DIRECTIONS: Search the listing below for the string "lines" and copy every line where it occurs.

TASK MATERIAL:
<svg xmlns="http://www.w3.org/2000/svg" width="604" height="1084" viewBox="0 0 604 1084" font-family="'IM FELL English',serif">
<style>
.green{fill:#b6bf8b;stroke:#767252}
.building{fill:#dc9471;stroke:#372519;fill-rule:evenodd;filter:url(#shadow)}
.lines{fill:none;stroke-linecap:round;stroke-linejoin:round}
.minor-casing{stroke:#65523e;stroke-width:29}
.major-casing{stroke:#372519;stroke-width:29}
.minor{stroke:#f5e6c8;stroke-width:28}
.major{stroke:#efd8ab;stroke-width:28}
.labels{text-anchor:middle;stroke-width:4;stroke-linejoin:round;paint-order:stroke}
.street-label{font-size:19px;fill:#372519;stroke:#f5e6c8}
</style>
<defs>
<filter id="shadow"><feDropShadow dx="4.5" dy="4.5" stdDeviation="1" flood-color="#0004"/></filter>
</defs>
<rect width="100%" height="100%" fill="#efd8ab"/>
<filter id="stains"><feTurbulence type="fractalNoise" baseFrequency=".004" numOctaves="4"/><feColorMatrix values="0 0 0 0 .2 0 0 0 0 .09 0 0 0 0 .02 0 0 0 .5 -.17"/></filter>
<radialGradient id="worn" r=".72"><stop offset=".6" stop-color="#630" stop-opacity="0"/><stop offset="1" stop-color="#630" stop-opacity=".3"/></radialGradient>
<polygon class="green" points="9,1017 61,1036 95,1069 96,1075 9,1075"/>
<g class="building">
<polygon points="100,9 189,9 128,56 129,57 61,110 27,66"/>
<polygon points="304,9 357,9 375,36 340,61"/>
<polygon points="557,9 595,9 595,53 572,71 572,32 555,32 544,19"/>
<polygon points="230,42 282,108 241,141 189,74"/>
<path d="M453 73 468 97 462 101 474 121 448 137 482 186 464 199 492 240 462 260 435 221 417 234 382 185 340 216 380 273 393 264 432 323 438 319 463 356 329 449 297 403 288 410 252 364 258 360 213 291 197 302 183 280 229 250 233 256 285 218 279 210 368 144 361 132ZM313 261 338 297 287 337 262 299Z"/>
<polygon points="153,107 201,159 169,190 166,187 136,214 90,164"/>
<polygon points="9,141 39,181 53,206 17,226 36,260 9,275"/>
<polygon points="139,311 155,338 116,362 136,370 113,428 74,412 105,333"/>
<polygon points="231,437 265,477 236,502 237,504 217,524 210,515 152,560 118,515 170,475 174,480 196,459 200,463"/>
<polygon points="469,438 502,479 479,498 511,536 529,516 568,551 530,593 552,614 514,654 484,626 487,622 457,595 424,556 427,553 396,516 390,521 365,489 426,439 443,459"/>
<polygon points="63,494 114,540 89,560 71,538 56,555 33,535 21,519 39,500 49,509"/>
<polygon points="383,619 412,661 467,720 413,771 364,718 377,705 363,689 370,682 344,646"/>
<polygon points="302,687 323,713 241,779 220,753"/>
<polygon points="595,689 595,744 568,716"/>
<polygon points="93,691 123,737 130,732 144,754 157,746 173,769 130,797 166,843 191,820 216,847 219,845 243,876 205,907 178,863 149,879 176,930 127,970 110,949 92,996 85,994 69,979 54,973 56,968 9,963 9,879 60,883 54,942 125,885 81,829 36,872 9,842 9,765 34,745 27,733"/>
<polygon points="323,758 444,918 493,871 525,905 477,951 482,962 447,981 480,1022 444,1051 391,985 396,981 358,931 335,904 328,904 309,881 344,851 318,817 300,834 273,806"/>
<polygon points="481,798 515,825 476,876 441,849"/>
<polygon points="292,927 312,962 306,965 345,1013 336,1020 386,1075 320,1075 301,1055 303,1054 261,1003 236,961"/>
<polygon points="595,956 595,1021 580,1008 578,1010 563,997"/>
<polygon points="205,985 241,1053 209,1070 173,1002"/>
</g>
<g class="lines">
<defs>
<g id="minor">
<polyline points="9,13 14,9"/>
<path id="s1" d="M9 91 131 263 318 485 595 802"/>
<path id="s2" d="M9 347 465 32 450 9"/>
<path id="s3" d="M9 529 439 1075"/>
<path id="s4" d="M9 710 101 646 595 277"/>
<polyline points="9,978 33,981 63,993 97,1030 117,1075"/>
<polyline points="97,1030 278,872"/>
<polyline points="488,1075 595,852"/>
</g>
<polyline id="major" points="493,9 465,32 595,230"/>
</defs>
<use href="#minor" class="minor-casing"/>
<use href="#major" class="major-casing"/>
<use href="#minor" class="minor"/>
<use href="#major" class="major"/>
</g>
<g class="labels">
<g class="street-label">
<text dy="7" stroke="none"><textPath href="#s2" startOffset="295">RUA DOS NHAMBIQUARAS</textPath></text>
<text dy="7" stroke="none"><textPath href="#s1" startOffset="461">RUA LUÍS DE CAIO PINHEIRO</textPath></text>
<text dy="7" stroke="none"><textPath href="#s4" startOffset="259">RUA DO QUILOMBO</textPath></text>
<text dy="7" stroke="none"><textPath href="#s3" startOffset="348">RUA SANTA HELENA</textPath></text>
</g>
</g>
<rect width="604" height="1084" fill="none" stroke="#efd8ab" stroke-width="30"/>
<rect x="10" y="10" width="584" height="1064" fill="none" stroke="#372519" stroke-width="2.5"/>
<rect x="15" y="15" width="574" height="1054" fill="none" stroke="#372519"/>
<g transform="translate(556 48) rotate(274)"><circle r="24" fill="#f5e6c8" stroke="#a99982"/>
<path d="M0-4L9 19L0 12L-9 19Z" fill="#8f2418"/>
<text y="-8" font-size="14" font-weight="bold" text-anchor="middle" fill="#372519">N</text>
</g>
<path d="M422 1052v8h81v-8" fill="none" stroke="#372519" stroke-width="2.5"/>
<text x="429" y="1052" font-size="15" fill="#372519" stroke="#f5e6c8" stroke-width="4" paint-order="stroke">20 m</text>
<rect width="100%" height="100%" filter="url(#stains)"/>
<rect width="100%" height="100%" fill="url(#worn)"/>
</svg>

TASK RESULT:
.lines{fill:none;stroke-linecap:round;stroke-linejoin:round}
<g class="lines">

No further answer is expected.